* **WHAT IS BEING ASKED**
Copy out every one of the following lines word for word, without changing anything.
────
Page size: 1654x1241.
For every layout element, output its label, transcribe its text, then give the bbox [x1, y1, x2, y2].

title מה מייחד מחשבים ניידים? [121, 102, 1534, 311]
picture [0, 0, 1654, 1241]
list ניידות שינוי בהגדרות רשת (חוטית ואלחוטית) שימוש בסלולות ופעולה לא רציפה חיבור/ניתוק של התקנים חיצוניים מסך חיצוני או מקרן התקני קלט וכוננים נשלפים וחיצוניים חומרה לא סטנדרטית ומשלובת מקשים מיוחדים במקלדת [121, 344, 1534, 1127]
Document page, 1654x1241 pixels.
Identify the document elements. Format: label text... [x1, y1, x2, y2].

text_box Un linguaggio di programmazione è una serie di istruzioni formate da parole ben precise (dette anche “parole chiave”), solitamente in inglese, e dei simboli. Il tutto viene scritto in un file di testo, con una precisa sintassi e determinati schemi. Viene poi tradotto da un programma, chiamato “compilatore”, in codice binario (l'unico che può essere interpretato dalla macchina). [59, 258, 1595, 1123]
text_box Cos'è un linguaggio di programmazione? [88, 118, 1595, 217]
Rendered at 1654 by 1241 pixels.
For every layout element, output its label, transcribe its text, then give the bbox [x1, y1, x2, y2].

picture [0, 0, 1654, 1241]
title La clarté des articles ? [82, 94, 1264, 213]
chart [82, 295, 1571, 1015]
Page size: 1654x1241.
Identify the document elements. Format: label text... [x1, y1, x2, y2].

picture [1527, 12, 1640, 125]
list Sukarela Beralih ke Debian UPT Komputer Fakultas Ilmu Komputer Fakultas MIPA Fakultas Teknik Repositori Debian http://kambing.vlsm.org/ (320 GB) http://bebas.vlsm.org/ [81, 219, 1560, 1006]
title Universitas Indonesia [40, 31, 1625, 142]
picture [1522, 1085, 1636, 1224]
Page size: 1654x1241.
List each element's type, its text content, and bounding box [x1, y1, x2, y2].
────
* **THE RESPONSE**
Page size: 1654x1241.
For every layout element, output its label, transcribe its text, then give the bbox [x1, y1, x2, y2].

title מה מייחד מחשבים ניידים? [121, 102, 1534, 311]
picture [0, 0, 1654, 1241]
list ניידות שינוי בהגדרות רשת (חוטית ואלחוטית) שימוש בסלולות ופעולה לא רציפה חיבור/ניתוק של התקנים חיצוניים מסך חיצוני או מקרן התקני קלט וכוננים נשלפים וחיצוניים חומרה לא סטנדרטית ומשלובת מקשים מיוחדים במקלדת [121, 344, 1534, 1127]
Document page, 1654x1241 pixels.
Identify the document elements. Format: label text... [x1, y1, x2, y2].

text_box Un linguaggio di programmazione è una serie di istruzioni formate da parole ben precise (dette anche “parole chiave”), solitamente in inglese, e dei simboli. Il tutto viene scritto in un file di testo, con una precisa sintassi e determinati schemi. Viene poi tradotto da un programma, chiamato “compilatore”, in codice binario (l'unico che può essere interpretato dalla macchina). [59, 258, 1595, 1123]
text_box Cos'è un linguaggio di programmazione? [88, 118, 1595, 217]
Rendered at 1654 by 1241 pixels.
For every layout element, output its label, transcribe its text, then give the bbox [x1, y1, x2, y2].

picture [0, 0, 1654, 1241]
title La clarté des articles ? [82, 94, 1264, 213]
chart [82, 295, 1571, 1015]
Page size: 1654x1241.
Identify the document elements. Format: label text... [x1, y1, x2, y2].

picture [1527, 12, 1640, 125]
list Sukarela Beralih ke Debian UPT Komputer Fakultas Ilmu Komputer Fakultas MIPA Fakultas Teknik Repositori Debian http://kambing.vlsm.org/ (320 GB) http://bebas.vlsm.org/ [81, 219, 1560, 1006]
title Universitas Indonesia [40, 31, 1625, 142]
picture [1522, 1085, 1636, 1224]
Page size: 1654x1241.
List each element's type, its text content, and bounding box [x1, y1, x2, y2].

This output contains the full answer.